* _Exercise objective_
Could you copy, word for word, the lines of the listing below that run from the line with "nnomgang av fordeler og ulemp" to the line with "tede for enkelte dekkmodeller.", both included?

* _Extracted information_
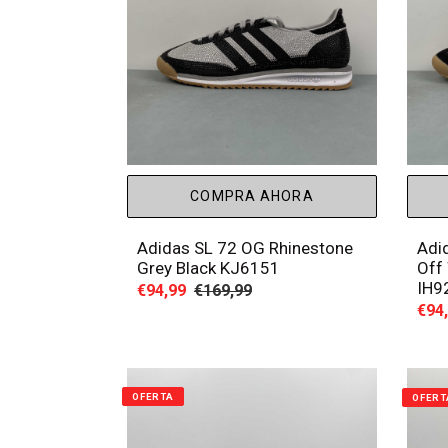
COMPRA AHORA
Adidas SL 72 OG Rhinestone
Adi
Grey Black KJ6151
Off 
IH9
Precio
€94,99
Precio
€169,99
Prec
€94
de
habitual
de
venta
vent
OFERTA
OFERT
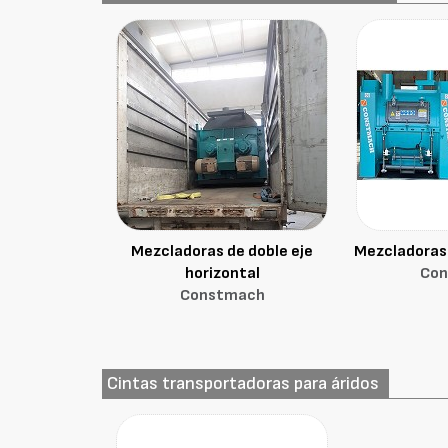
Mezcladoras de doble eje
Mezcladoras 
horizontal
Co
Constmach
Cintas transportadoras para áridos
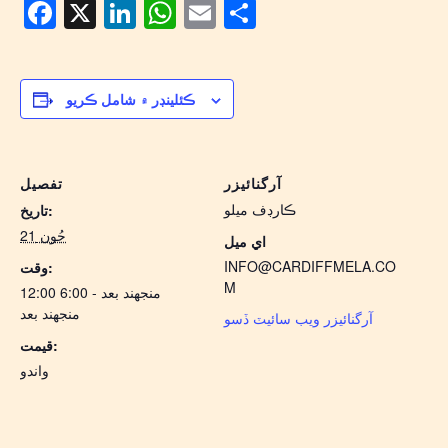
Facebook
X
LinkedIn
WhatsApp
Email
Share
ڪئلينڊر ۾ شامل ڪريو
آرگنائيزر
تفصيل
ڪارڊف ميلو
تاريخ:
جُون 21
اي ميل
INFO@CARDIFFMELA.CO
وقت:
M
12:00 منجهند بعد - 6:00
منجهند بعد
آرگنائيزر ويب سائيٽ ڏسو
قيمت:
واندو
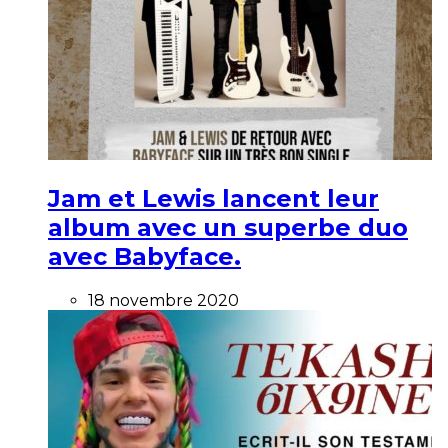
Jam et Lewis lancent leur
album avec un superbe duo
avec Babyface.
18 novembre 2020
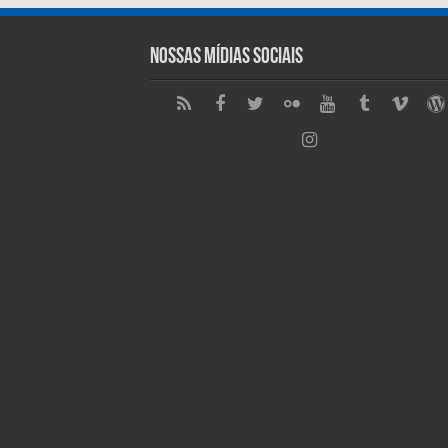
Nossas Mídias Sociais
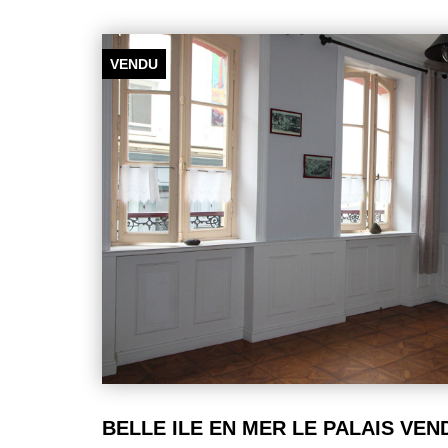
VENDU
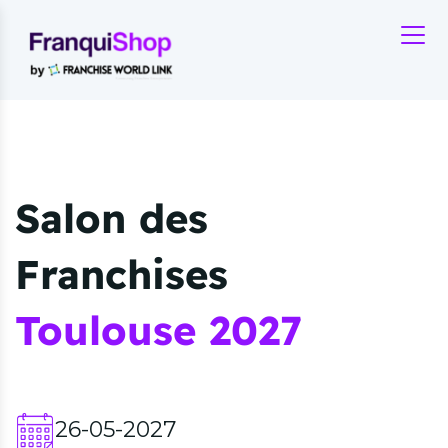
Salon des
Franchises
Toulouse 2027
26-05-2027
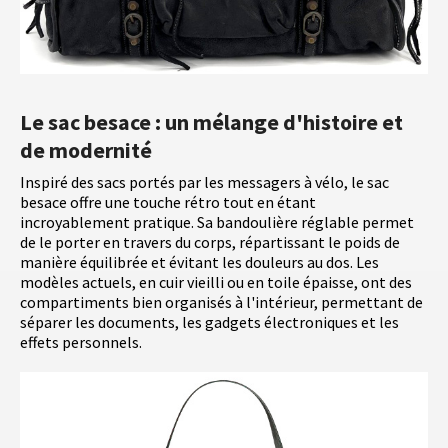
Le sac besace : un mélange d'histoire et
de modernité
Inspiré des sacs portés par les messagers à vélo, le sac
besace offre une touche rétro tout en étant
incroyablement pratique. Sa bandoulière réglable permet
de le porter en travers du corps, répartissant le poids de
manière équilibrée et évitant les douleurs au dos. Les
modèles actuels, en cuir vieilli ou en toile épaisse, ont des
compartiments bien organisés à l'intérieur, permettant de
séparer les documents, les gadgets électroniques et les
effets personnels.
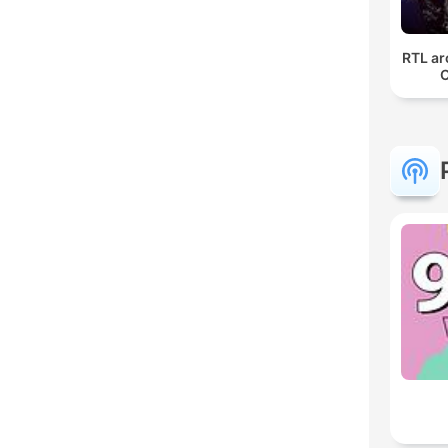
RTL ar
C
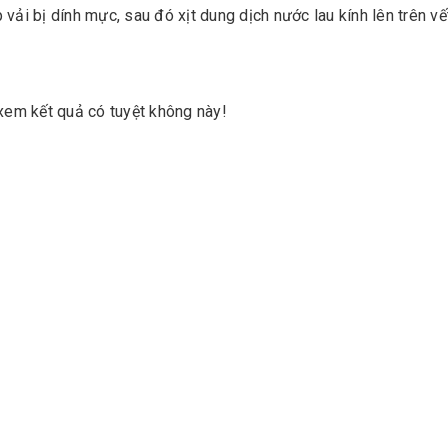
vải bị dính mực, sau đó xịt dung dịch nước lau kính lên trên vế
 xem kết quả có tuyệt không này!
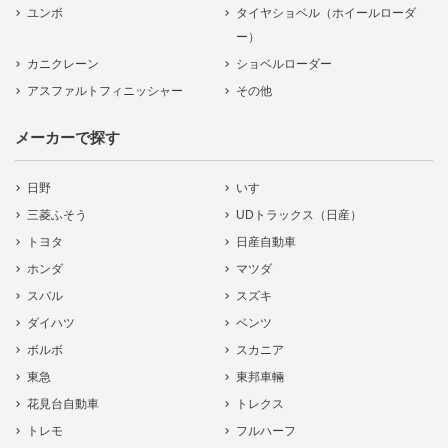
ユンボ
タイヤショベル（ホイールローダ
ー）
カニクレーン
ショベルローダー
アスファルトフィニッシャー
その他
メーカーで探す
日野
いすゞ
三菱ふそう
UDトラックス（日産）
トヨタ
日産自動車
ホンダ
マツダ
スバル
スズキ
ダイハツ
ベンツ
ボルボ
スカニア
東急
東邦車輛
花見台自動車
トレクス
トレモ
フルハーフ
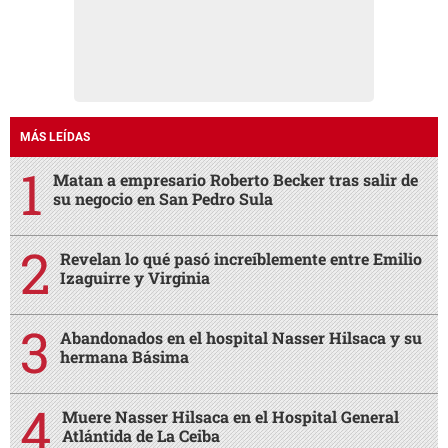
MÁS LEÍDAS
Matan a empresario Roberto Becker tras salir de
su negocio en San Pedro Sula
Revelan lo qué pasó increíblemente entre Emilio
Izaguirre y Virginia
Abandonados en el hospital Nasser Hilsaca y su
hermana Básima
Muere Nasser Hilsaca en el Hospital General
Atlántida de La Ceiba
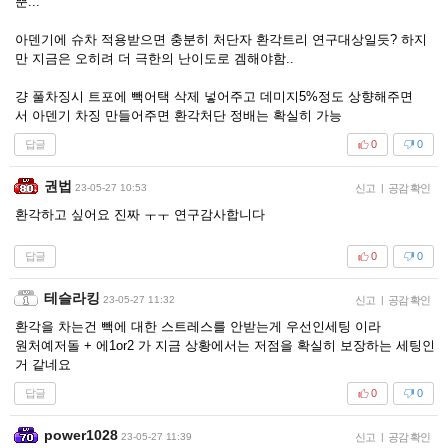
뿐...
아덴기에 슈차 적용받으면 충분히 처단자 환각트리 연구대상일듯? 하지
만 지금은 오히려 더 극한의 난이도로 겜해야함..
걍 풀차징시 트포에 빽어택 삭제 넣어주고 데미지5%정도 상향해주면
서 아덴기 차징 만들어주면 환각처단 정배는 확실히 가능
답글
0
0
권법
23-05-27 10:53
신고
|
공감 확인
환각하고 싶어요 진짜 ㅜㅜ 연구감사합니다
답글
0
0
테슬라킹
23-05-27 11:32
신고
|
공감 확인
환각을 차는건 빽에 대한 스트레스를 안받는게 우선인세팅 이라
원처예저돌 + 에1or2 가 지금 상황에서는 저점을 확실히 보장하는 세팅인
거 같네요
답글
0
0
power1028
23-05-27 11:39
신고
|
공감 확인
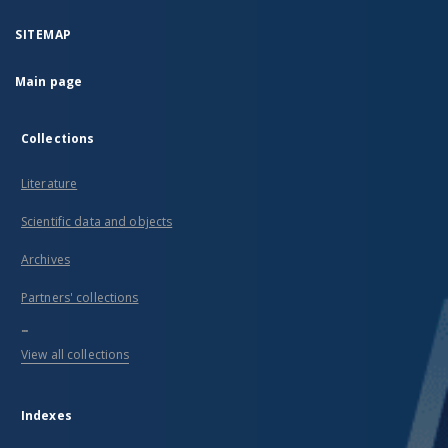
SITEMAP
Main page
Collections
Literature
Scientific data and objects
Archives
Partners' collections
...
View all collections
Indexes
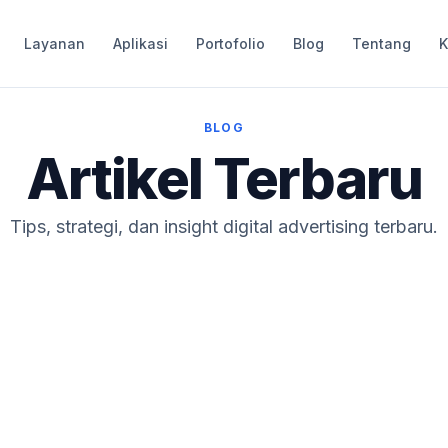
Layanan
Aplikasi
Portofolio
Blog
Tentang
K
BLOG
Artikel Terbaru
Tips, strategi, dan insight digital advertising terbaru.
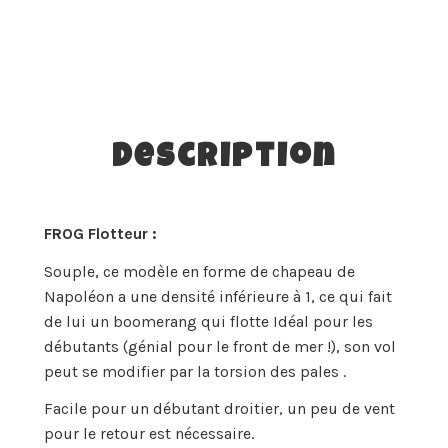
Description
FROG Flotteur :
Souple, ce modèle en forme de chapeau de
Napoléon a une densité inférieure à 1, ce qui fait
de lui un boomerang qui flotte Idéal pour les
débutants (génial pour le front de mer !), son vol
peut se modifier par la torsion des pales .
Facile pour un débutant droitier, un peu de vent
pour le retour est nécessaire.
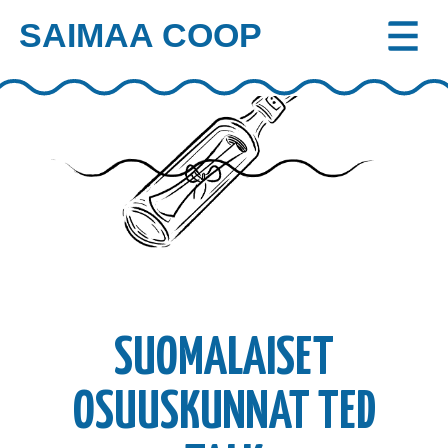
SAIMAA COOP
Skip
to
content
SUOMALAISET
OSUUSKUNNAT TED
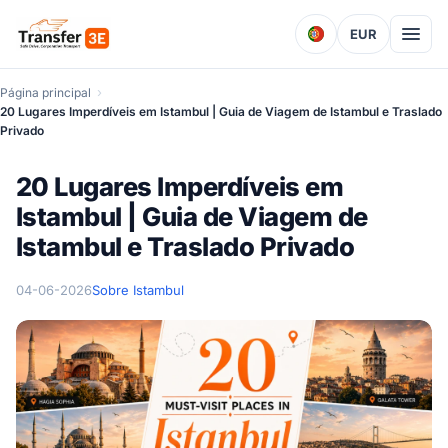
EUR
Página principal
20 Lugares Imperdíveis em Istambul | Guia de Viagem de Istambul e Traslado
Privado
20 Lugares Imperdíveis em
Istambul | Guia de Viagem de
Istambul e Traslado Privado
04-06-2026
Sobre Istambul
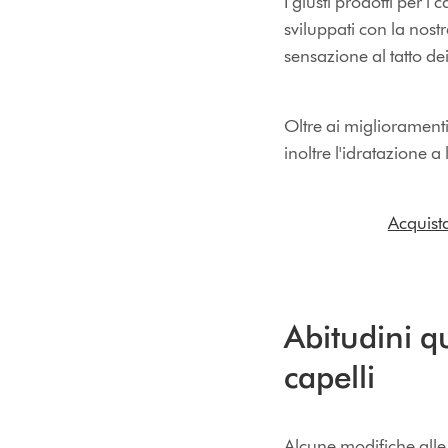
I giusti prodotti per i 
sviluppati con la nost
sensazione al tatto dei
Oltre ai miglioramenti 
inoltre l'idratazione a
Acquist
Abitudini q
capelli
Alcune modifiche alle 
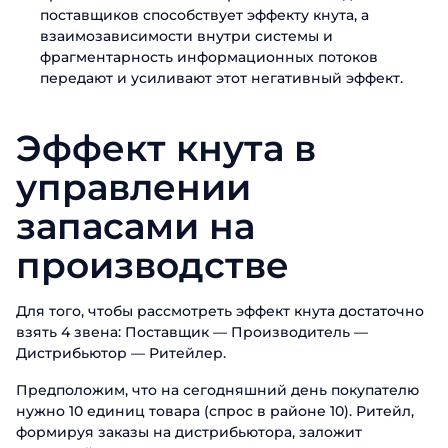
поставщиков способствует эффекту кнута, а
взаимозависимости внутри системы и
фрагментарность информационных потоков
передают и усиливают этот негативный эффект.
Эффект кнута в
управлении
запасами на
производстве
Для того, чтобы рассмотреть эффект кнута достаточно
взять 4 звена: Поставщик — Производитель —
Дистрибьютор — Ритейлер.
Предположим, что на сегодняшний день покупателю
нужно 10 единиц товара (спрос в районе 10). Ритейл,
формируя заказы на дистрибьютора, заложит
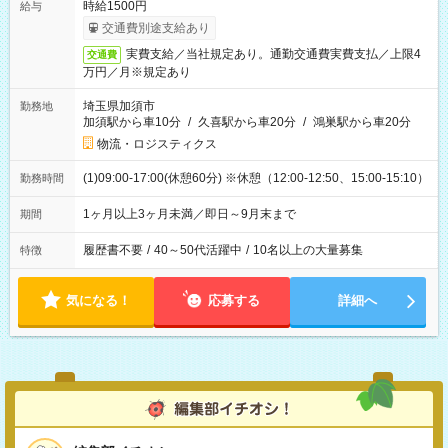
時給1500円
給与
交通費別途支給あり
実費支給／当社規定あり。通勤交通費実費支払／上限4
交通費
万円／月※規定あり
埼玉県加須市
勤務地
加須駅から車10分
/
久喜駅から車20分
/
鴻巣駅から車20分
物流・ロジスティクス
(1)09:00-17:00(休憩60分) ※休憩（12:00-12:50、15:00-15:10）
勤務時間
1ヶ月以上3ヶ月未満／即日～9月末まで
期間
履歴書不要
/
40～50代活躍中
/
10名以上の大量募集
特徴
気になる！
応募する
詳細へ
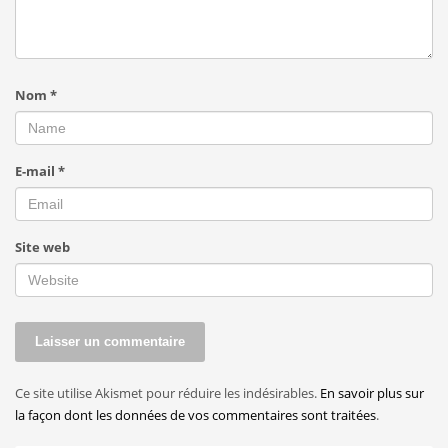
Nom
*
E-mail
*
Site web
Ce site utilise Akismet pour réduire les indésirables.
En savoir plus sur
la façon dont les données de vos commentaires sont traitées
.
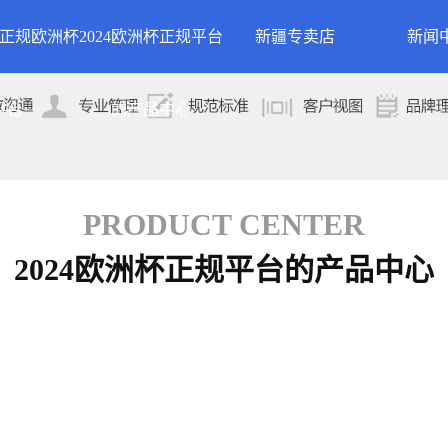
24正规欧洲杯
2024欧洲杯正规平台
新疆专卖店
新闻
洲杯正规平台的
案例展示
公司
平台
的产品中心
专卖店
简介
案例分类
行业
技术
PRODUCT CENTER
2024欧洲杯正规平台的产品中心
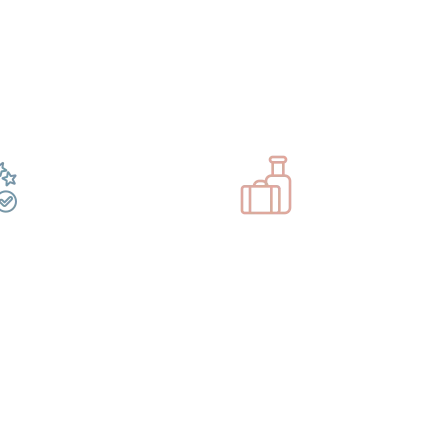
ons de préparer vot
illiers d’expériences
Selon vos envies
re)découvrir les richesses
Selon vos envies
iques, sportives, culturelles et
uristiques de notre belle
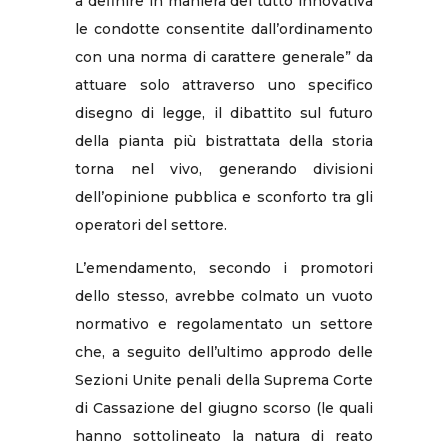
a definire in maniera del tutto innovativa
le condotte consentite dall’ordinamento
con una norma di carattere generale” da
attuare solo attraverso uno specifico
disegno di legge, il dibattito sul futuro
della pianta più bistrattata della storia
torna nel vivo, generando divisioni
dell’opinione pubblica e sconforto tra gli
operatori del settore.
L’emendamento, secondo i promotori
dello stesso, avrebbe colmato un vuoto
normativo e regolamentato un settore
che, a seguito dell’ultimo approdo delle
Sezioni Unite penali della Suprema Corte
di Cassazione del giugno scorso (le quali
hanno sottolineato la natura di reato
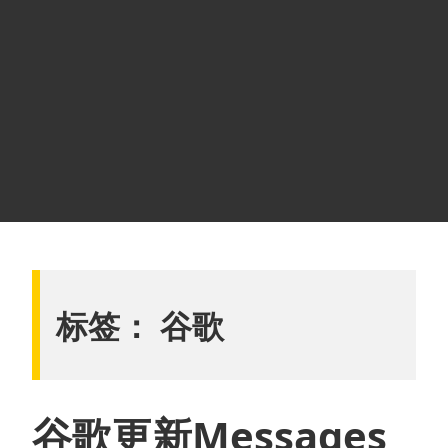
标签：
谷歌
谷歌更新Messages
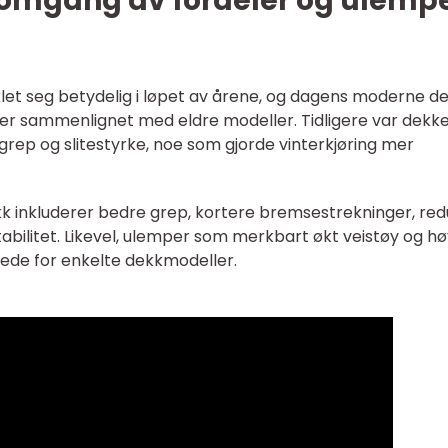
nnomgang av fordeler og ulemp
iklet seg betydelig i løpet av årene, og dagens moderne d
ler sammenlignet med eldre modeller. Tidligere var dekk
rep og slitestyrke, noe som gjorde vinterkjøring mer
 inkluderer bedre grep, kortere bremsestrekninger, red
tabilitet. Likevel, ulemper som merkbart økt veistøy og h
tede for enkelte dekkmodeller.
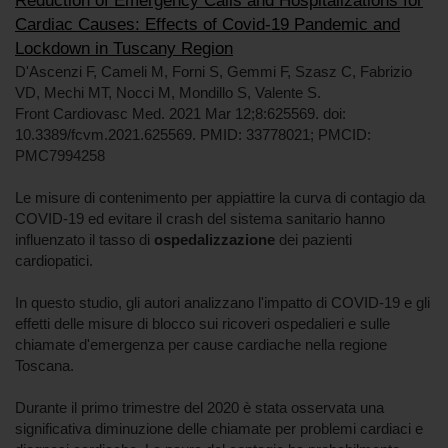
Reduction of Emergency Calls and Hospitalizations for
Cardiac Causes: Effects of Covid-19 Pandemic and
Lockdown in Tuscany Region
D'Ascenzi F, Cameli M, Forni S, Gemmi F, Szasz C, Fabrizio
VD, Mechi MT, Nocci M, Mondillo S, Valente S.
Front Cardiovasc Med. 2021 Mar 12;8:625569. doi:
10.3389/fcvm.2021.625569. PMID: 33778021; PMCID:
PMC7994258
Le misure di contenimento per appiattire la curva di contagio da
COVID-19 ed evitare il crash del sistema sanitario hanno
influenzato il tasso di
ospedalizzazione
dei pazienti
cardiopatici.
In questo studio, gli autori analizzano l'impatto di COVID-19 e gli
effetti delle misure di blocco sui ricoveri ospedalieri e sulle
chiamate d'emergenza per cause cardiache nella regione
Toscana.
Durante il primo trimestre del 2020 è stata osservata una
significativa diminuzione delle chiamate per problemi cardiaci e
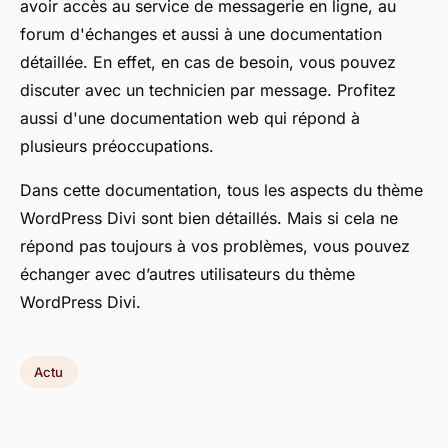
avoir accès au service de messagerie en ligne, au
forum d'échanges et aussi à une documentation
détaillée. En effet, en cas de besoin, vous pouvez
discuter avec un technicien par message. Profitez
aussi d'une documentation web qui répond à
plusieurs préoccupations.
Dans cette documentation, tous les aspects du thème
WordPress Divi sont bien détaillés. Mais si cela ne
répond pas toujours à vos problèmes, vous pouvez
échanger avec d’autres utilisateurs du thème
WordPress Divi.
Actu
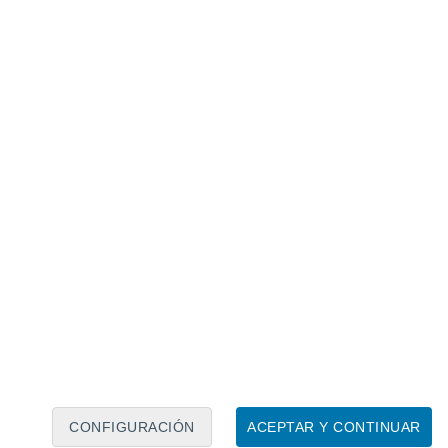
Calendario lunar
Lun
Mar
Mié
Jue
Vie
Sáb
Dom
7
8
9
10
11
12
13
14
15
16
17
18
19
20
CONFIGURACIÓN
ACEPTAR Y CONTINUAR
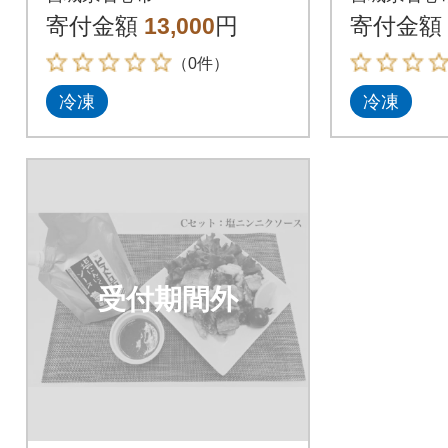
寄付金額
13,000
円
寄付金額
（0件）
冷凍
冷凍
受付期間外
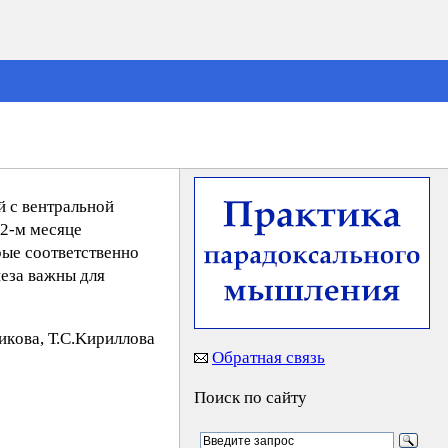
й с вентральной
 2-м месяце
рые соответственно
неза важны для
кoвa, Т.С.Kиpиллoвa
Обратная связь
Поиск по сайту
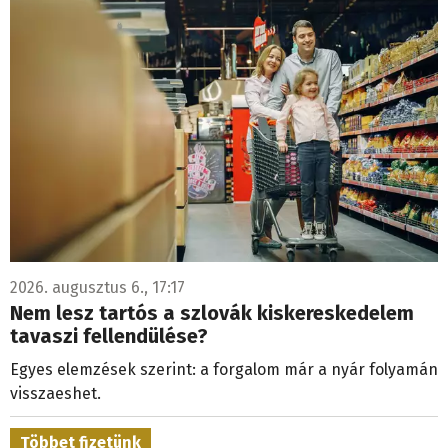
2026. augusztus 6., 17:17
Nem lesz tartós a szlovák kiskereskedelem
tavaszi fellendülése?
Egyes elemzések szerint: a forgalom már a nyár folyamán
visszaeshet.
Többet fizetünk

* _Result for this exercise_
nnomgang av fordeler og ulemp
iklet seg betydelig i løpet av årene, og dagens moderne d
ler sammenlignet med eldre modeller. Tidligere var dekk
rep og slitestyrke, noe som gjorde vinterkjøring mer
 inkluderer bedre grep, kortere bremsestrekninger, red
tabilitet. Likevel, ulemper som merkbart økt veistøy og h
tede for enkelte dekkmodeller.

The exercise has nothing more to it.